- **Provided data**:
☆ ☆ ☆ ☆

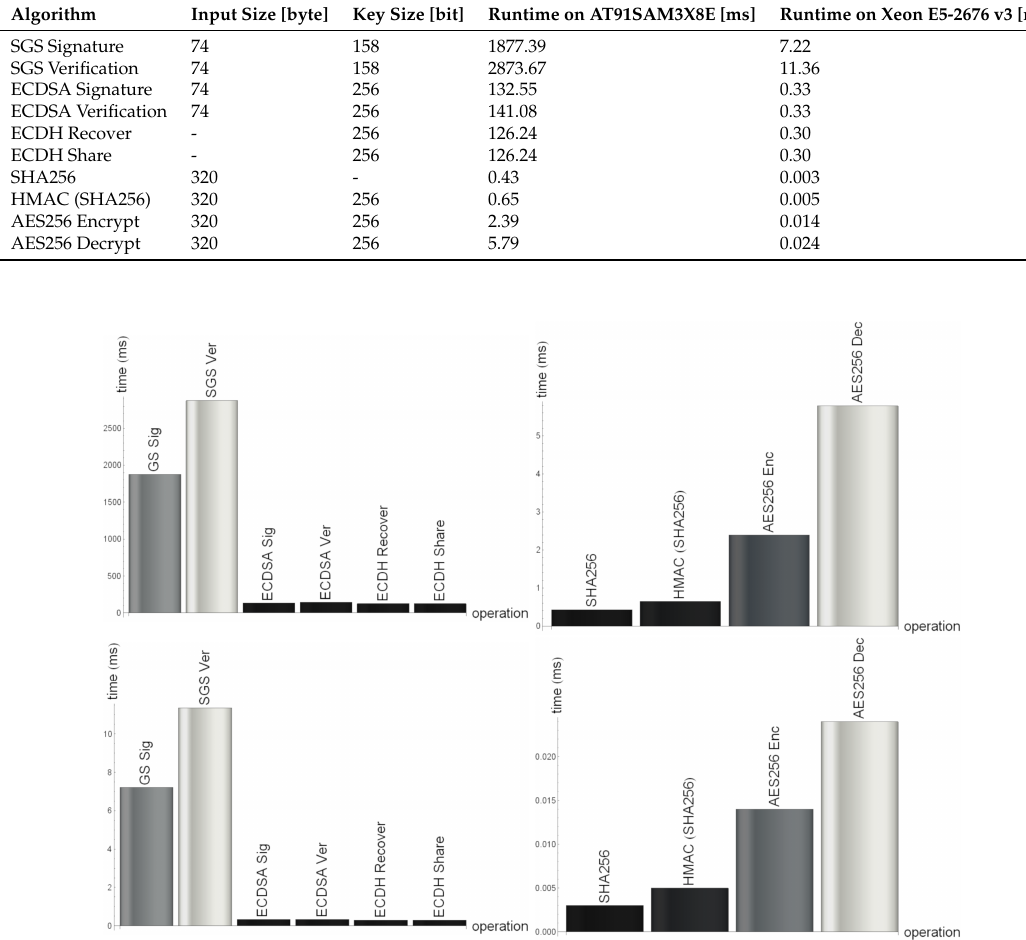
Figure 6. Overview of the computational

☆ ☆ ☆ ☆

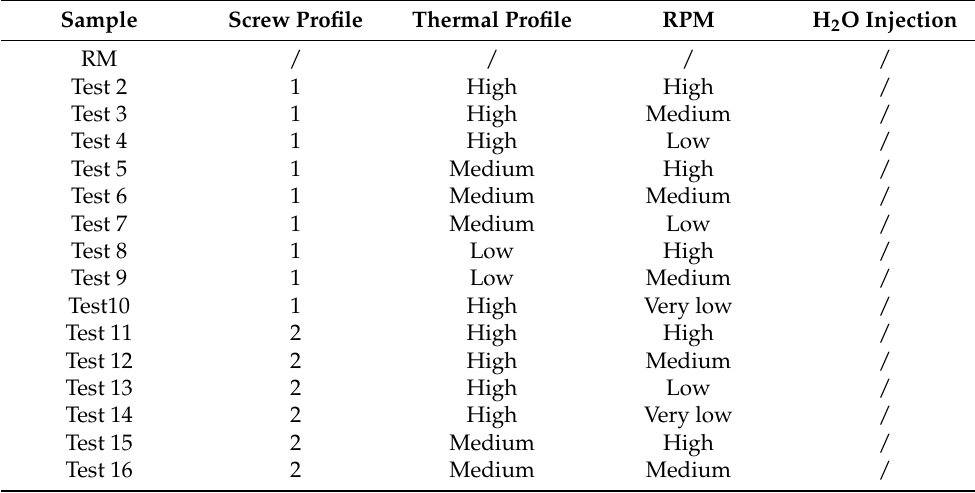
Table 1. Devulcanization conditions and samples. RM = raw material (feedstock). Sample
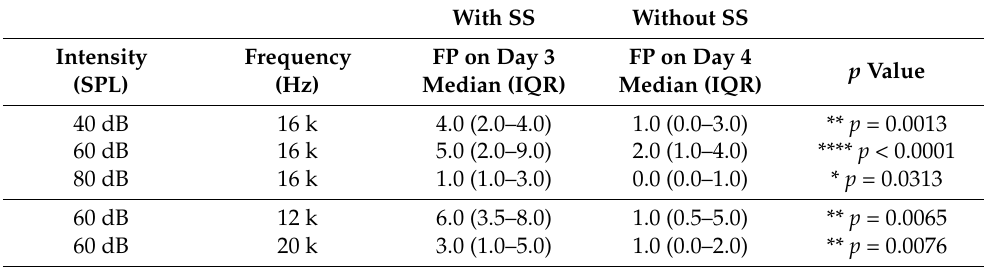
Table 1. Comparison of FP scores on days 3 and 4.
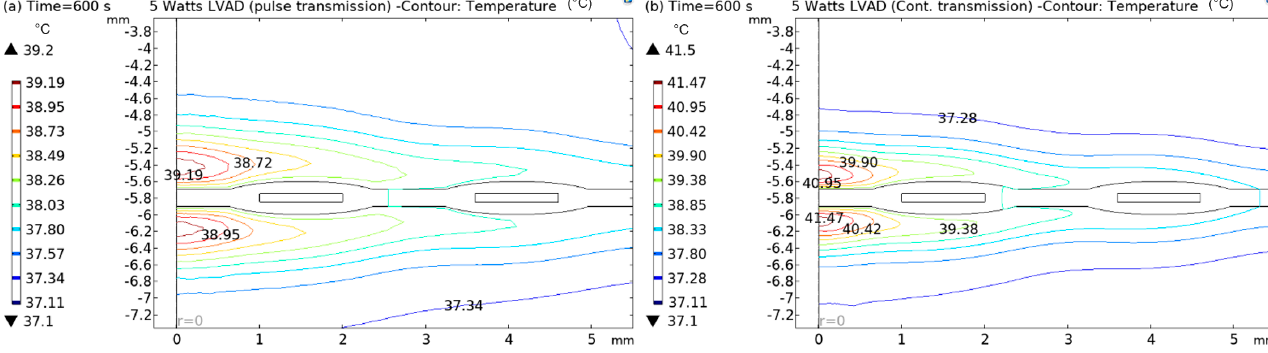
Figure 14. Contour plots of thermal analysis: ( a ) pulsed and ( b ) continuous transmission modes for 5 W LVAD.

☆ ☆ ☆ ☆

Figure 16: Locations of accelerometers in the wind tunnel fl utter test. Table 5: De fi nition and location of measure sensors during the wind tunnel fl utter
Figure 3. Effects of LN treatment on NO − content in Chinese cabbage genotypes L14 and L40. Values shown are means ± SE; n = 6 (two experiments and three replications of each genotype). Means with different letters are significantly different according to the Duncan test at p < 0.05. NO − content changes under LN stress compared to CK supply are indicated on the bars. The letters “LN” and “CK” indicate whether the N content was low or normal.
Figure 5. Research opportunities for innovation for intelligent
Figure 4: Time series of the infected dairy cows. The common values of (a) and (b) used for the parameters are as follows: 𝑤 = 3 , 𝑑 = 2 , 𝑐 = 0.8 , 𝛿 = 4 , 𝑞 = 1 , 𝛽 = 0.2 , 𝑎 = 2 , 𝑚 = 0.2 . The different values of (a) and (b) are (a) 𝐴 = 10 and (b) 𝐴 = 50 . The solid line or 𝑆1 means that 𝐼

☆ ☆ ☆ ☆

Give again exactly, and only, the lines above starting at the one with "Figure 3. Effects" and ending at the one with "Figure 4: Time".

- **Answer area**:
Figure 3. Effects of LN treatment on NO − content in Chinese cabbage genotypes L14 and L40. Values shown are means ± SE; n = 6 (two experiments and three replications of each genotype). Means with different letters are significantly different according to the Duncan test at p < 0.05. NO − content changes under LN stress compared to CK supply are indicated on the bars. The letters “LN” and “CK” indicate whether the N content was low or normal.
Figure 5. Research opportunities for innovation for intelligent
Figure 4: Time series of the infected dairy cows. The common values of (a) and (b) used for the parameters are as follows: 𝑤 = 3 , 𝑑 = 2 , 𝑐 = 0.8 , 𝛿 = 4 , 𝑞 = 1 , 𝛽 = 0.2 , 𝑎 = 2 , 𝑚 = 0.2 . The different values of (a) and (b) are (a) 𝐴 = 10 and (b) 𝐴 = 50 . The solid line or 𝑆1 means that 𝐼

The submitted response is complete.